Article : Use of imaging tests after primary treatment of thyroid cancer in the United States: population based retrospective cohort study evaluating death and recurrence

Mousumi Banerjee, research professor of biostatistics1 2, Jaime L Wiebel, endocrinologist3, Cui Guo, graduate student research assistant1, Brittany Gay, project manager4, Megan R Haymart, assistant professor of medicine


Objective To determine whether the use of imaging tests after primary treatment of differentiated thyroid cancer is associated with more treatment for recurrence and fewer deaths from the disease.

Design Population based retrospective cohort study.

Setting Surveillance Epidemiology and End Results-Medicare database in the United States.

Participants 28 220 patients diagnosed with differentiated thyroid cancer between 1998 and 2011. The study cohort was followed up to 2013, with a median follow-up of 69 months.

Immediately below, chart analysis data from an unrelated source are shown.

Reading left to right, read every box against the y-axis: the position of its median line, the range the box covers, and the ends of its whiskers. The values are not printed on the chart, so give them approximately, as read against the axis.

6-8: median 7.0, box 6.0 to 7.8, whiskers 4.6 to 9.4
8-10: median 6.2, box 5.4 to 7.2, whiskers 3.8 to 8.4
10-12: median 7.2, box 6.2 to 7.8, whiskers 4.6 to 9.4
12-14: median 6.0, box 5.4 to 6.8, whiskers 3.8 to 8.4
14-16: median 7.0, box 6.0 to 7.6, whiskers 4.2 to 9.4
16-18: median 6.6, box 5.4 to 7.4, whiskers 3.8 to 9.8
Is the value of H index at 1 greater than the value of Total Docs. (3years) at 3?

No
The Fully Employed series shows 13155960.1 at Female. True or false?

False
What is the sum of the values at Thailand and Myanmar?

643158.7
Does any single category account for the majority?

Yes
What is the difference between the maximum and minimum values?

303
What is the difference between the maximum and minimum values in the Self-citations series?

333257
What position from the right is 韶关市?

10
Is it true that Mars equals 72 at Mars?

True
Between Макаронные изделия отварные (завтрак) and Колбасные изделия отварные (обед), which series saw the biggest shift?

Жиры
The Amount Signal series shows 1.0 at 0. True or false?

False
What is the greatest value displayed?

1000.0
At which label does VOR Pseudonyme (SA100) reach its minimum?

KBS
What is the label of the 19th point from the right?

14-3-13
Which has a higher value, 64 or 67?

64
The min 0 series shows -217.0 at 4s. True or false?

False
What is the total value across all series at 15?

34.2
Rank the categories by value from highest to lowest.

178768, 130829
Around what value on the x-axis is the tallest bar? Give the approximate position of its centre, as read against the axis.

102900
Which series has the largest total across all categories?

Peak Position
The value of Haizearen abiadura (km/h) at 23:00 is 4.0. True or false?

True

Main outcome measures Treatment for recurrence of differentiated thyroid cancer (additional neck surgery, additional radioactive iodine treatment, or radiotherapy), and deaths due to differentiated thyroid cancer. We conducted propensity score analyses to assess the relation between imaging (neck ultrasound, radioiodine scanning, or positron emission tomography (PET) scanning) and treatment for recurrence (logistic model) and death (Cox proportional hazards model).

Results From 1998 until 2011, we saw an increase in incident cancer (rate ratio 1.05, 95% confidence interval 1.05 to 1.06), imaging (1.13, 1.12 to 1.13), and treatment for recurrence (1.01, 1.01 to 1.02); the change in death rate was not significant. In multivariable analysis, use of neck ultrasounds increased the likelihood of additional surgery (odds ratio 2.30, 95% confidence interval 2.05 to 2.58) and additional radioactive iodine treatment (1.45, 1.26 to 1.69). Radioiodine scans were associated with additional surgery (odds ratio 3.39, 95% confidence interval 3.06 to 3.76), additional radioactive iodine treatment (17.83, 14.49 to 22.16), and radiotherapy (1.89, 1.71 to 2.10). Use of PET scans was associated with additional surgery (odds ratio 2.31, 95% confidence interval 2.09 to 2.55), additional radioactive iodine treatment (2.13, 1.89 to 2.40), and radiotherapy (4.98, 4.52 to 5.49). Use of neck ultrasounds or PET scans did not significantly affect disease specific survival (hazard ratio 1.14, 95% confidence interval 0.98 to 1.27, and 0.91, 0.77 to 1.07, respectively). However, radioiodine scans were associated with an improved disease specific survival (hazard ratio 0.70, 95% confidence interval 0.60 to 0.82).

Conclusions The marked rise in use of imaging tests after primary treatment of differentiated thyroid cancer has been associated with an increased treatment for recurrence. However, with the exception of radioiodine scans in presumed iodine avid disease, this association has shown no clear improvement in disease specific survival. These findings emphasize the importance of curbing unnecessary imaging and tailoring imaging after primary treatment to patient risk.